Not all diseases are infectious. Depending what you count as a disease, schizophrenia, hayfever, scurvy, cancer, and diabetes are presumably not infectious (though it is possible that certain diseases that are not considered infectious nevertheless have infection as a component). Mad-cow disease, by contrast, is caused by an infectious agent that is not alive and hence not a germ. The germ theory of disease is by no means undermined by such observations; we simply conclude that we have more work to do, and the germ theory is subsumed by a more-general theory that includes deficiencies, genetics, and environmental agents.

In the same way, Darwin and Wallace’s theory was subsumed by a more-general theory that is sometimes called the modern synthesis.

Is evolutionary biology (the modern synthesis) a dogma? No, no more than the law of gravity. Is it an anti-religion religion? No. Evolutionary biology says nothing whatsoever about God. It says that we can adequately explain the observed fact of descent with modification without invoking God or a creator, but it by no means denies the existence of a creator. Some biologists think that evolutionary biology provides evidence against the existence of God, just as some think it allows for a god. I think you may with intellectual honesty believe anything you like regarding God, provided that your belief does not contradict known scientific fact.

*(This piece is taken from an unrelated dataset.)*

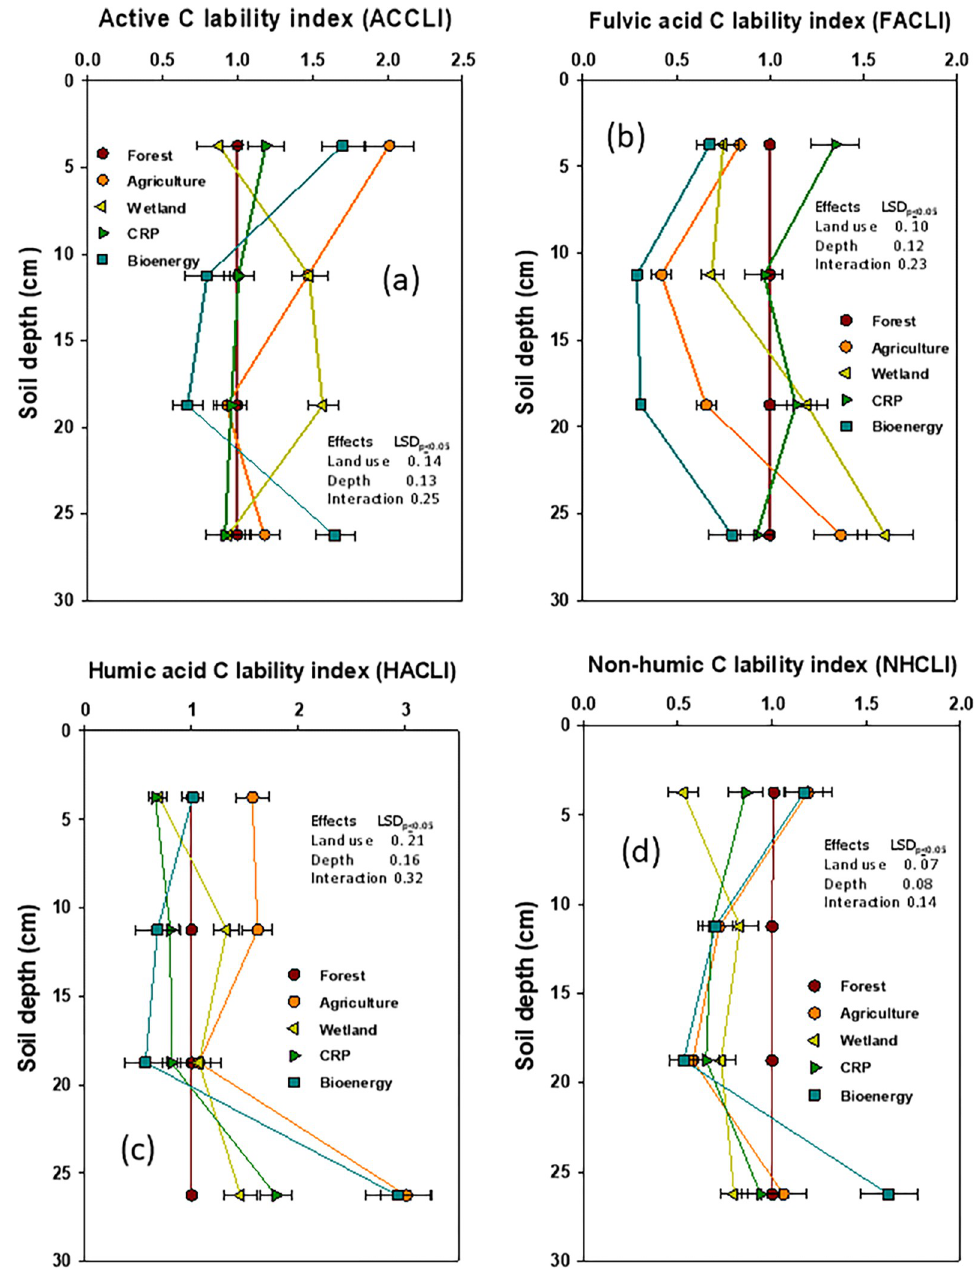
Fig 6. Impact of deforestation and subsequent land-use diversity on active carbon (AC), fulvic acid (FA), humic acid (HA), and glucose equivalent total non-humic carbon (NH) lability indices at different soil depths (data were presented with mean ± standard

I don’t know whether I would call the Hebrew Bible’s creation story a crock, though it is certainly not historically accurate. But then I do not expect poetry to be accurate and never really believed the ancient mariner or the traveler from the antique land either. Can intelligent-design creationism substitute for Biblical literalism, as Dr. S suggests?

Here I think Dr. S is partly on the right track. Theistic evolutionists believe in intelligent design in a broad sense, and they believe that God created the universe. They do not deny evolutionary biology, however, but rather argue that evolution was God’s way of creating intelligent life. I would be very pleased to see theistic evolution make inroads against Biblical literalism.

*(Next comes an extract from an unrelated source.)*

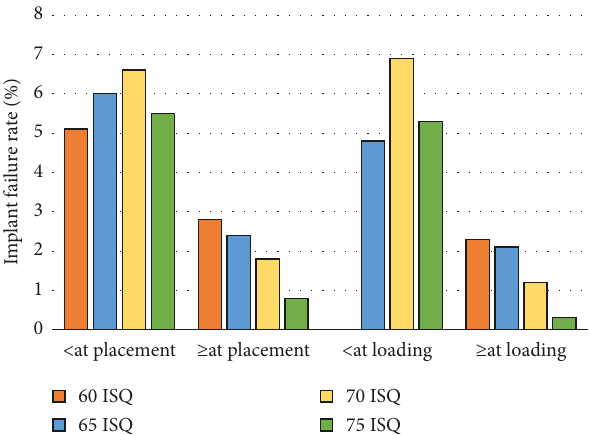
Figure 3: Failure rates for implants with values and 75ISQ at placement and loading. Note. There is a consistent correlation between failure and stability for implants above the threshold levels at placement and loading (see Table 10 for sta- tistical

But theistic evolutionists are not intelligent-design creationists in the common meaning of the phrase. What is conventionally called intelligent-design creationism is profoundly anti-scientific in that it introduces God (or perhaps some other creator) into the mixture precisely where we should be looking for natural mechanisms. Additionally, people who hold one anti-scientific view are apt to hold two; some evolution deniers, for example, also hold the dangerous view that HIV does not cause AIDS. Finally, intelligent-design creationists advocate teaching their pseudoscience alongside real science in the public schools; this tactic is a thinly veiled attempt to inject religion into the classroom and can only be divisive. Intelligent-design creationism is not a benign substitute for Biblical literalism.